Emeutes dans les banlieues

Semaine brûlante en France. Les banlieues explosent.

(Lire aussi Les émeutes vues du Liban et Des journalistes à Bondy)

Devant notre bureau, à Bondy, un camion fume encore ce jeudi matin. La comptable nous parle de 37 voitures brûlées à Bondy. Mais aussi un magasin (Tu te rends compte ils ont aussi cramé le Mondial Moquette) Les carcasses de voitures jonchent le sol. Une odeur de brûlé règne. Le soir du bureau on entend des dizaines de voitures de police. Le soir, je rentre trop tard : pas de bus. C’est le couvre feu. Devant la cité des cars de police grouillent. Images qui ne semblent pas être des images de France.

Deux bonnes émissions ( C dans l’air sur France 5) essayent d’interroger les spécialistes. Tous s’accordent à parler de la responsabilité d’un gouvernement qui fait peu, très peu pour les gens pauvres. Evidemment le gouvernement ne peux pas être tenu pour responsable de la crise économique (encore que...), mais par contre l’absence de justice, si, certainement ! Que le Miinistre de l’Intérieur n’a fait que souligner en ne parlant que des gangs organisés. Même Borloo dans le poste aurait déclaré que cela est un constat d’échec. Pour le moment l’heure n’est pas aux explications.

Le très rapide embrasement des banlieues me rappelle la vitesse avec laquelle s’était propagé la violence lors des émeutes de Caracas en 1988 [1] Il semble qu’il y ait une mécanique de la violence sociale qui se déclenche une fois passé un certain seuil. Comme ce phénomène de cristallisation dont parle Elias Canetti pour décrire ce moment où une foule devient une sorte de force organisée après n’avoir été qu’une masse humaine, la violence "sans raison" s’est propagée très vite, histoire d’exprimer son mécontentement, le simple ras-l’bol.

En tout cas, cette violence des rues est une sorte de soupape de sécurité de cette autre violence, très sourde, économique, et qui se double d’un problème racial de plus en plus fort (voir le rapport sur les discriminations raciales). De plus, la réponse communautariste est particulièrement inadaptée et participe même de cette violence puisqu’elle agrandit le fossé entre le centre-ville et les banlieues en confinant la population un peu café au lait et noire aux abords des villes.

Comme tout acte de violence, ces émeutes comportent elles-même une forte dose d’injustice qui repond à l’injustice sociale que subissent les habitants de ces villes de la banlieue parisienne.
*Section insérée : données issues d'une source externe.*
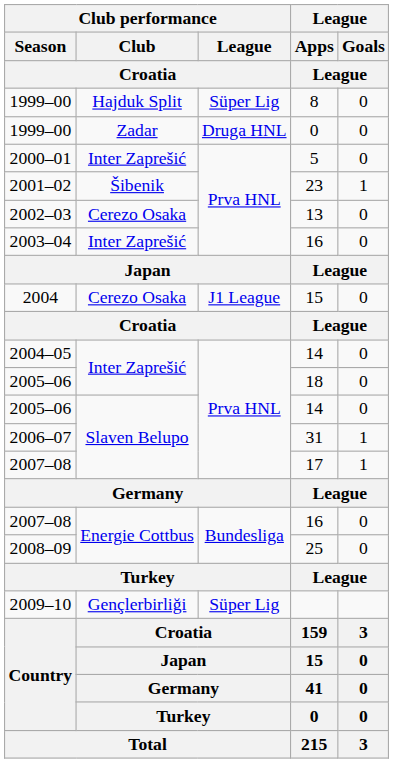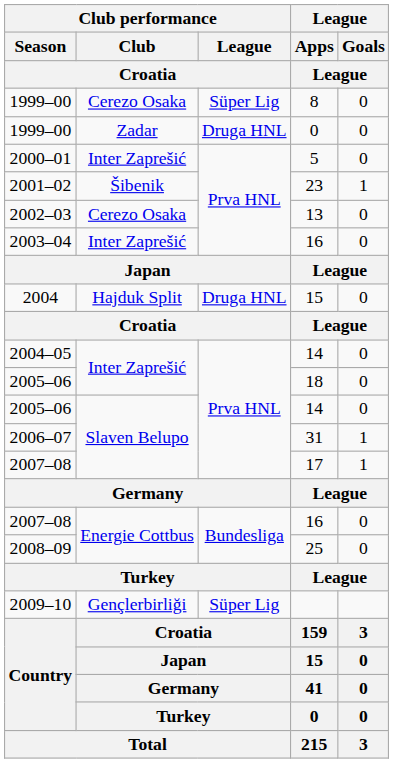8 | Club performance / Club / Croatia: Hajduk Split -> Cerezo Osaka
2004 / 15 | Club performance / Club / Croatia: Cerezo Osaka -> Hajduk Split
2004 / 15 | Club performance / League / Croatia: J1 League -> Druga HNL
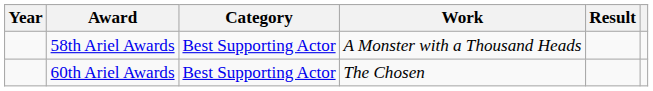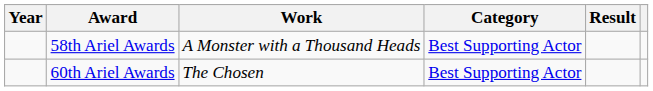columns swapped: Category <-> Work
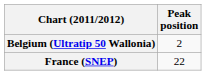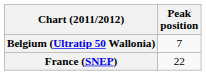Belgium (Ultratip 50 Wallonia) | Peak position: 2 -> 7
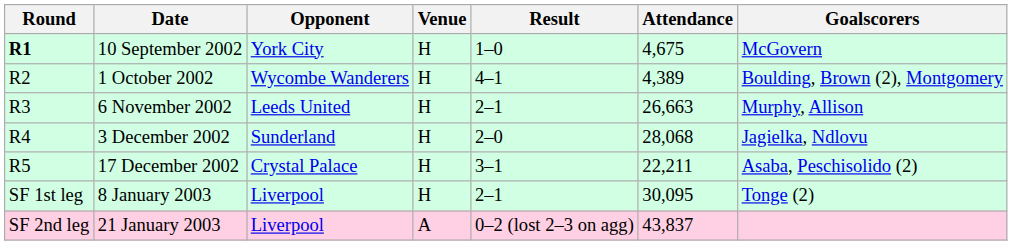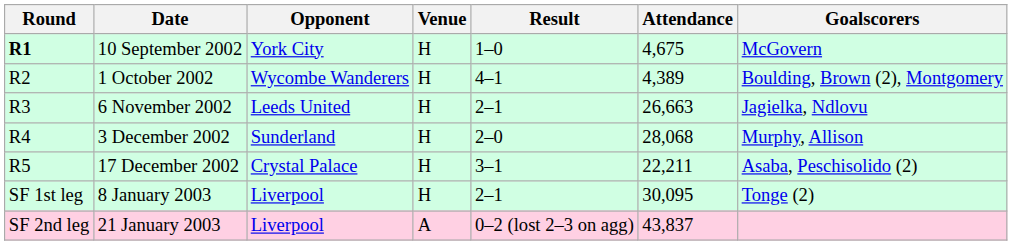6 November 2002 | Goalscorers: Murphy, Allison -> Jagielka, Ndlovu
3 December 2002 | Goalscorers: Jagielka, Ndlovu -> Murphy, Allison
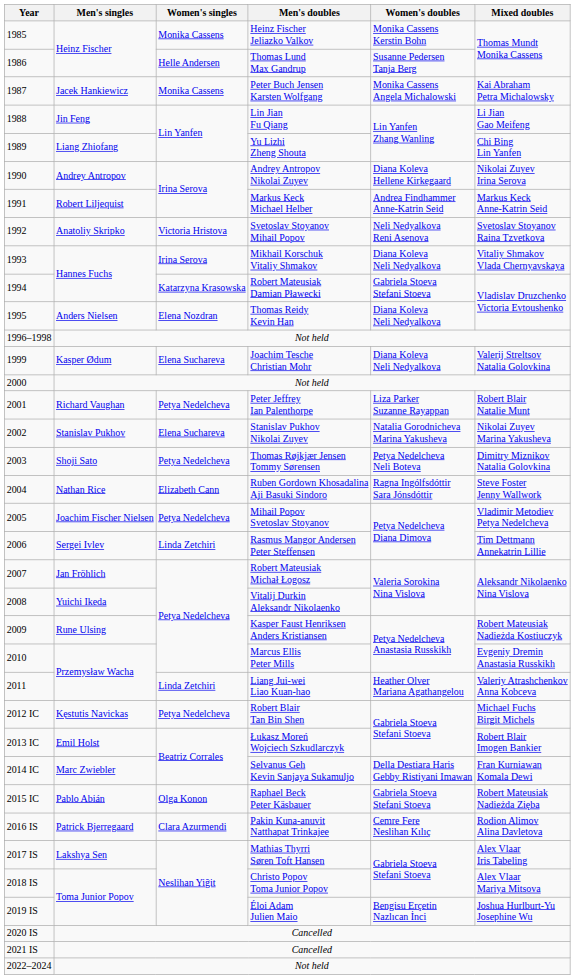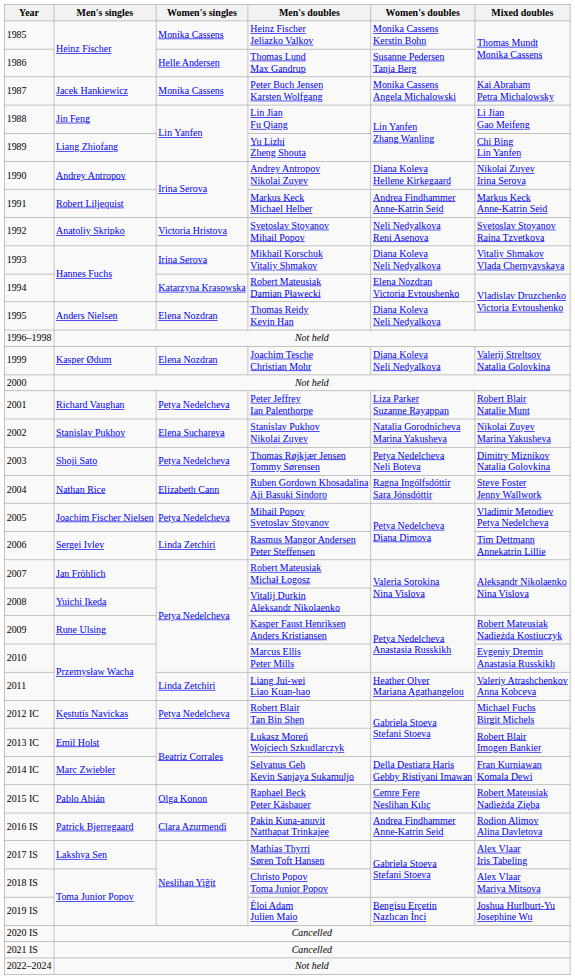Robert Mateusiak Damian Pławecki | Women's doubles: Gabriela Stoeva Stefani Stoeva -> Elena Nozdran Victoria Evtoushenko
Joachim Tesche Christian Mohr | Women's singles: Elena Suchareva -> Elena Nozdran
Raphael Beck Peter Käsbauer | Women's doubles: Gabriela Stoeva Stefani Stoeva -> Cemre Fere Neslihan Kılıç
Pakin Kuna-anuvit Natthapat Trinkajee | Women's doubles: Cemre Fere Neslihan Kılıç -> Andrea Findhammer Anne-Katrin Seid
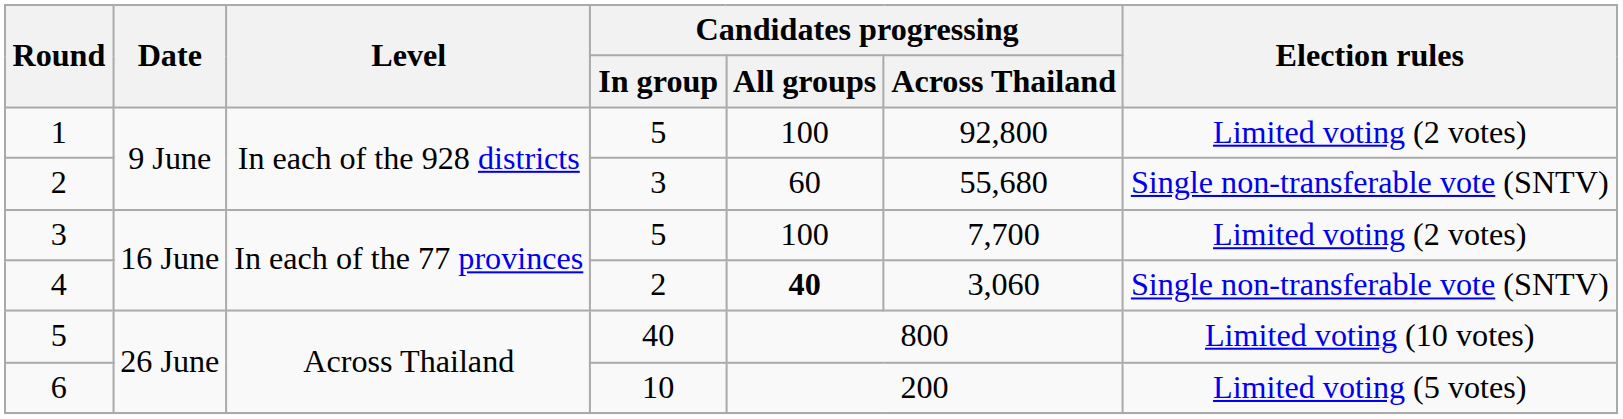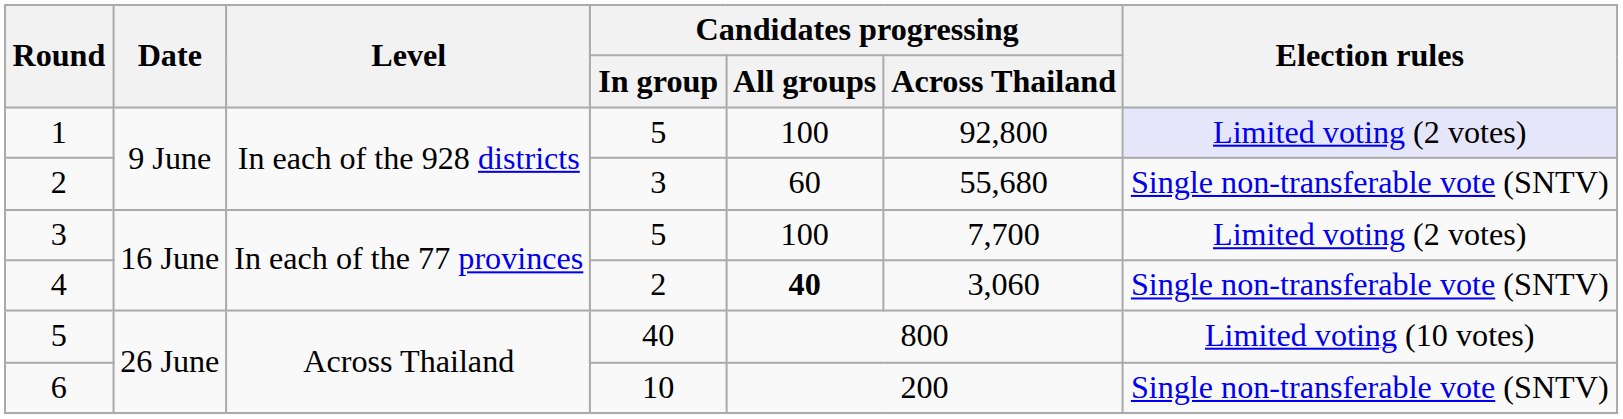1 | Election rules: no background -> lavender background
6 | Election rules: Limited voting (5 votes) -> Single non-transferable vote (SNTV)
Tout cela va donner encore des beaux jours aux fachos de tout poils, aux vendeurs de caméras de video-surveillance, aux entreprises de "sécurité". Et la police en a pris pour son grade, et a perdu la confiance des citoyens, ce qui ne présage jamais rien de bon.


  • Sur Afrik.com une vidéo particulièrement violente où un policier tire sur les jeunes, assez excité. Ce qui est certain c’est que la confiance est rompue entre la police et les jeunes des banlieues qui en ont assez d’être assimilés à la "racaille".

[1Les émeutes de février 1988 furent provoquées par une augmentation du ticket de bus entre une petite ville de province et Caracas. Il s’en est suivi des émeutes pendant trois jours, qu el’on appelé le "Caracazo". A la suite des émeutes, où le FMI et l’ajustement structurel furent mis sur la sellette, le gouvernement perdit les élections et Carlos Andrés Pérez fut plébiscité tel l’homme providentiel. Il est l’un des rares présidents de la république a avor été mis en prison pour corruption. C’est à la suite de cet échec patent du système politique que furent entrepris des coups d’états successifs qui finirent par devenir la solution. L’un de ces coups d’états fut celui dirigé par Chávez. La morale de cette histoire est que les émeutes ne sont pas des générateurs de "solution aux questions sociales" mais des perturbations qui expriment le désarrooi et la colère. Un peuple en colère est un peuple dangeureux, les hommes politiques devraient s’en souvenir plus souvent.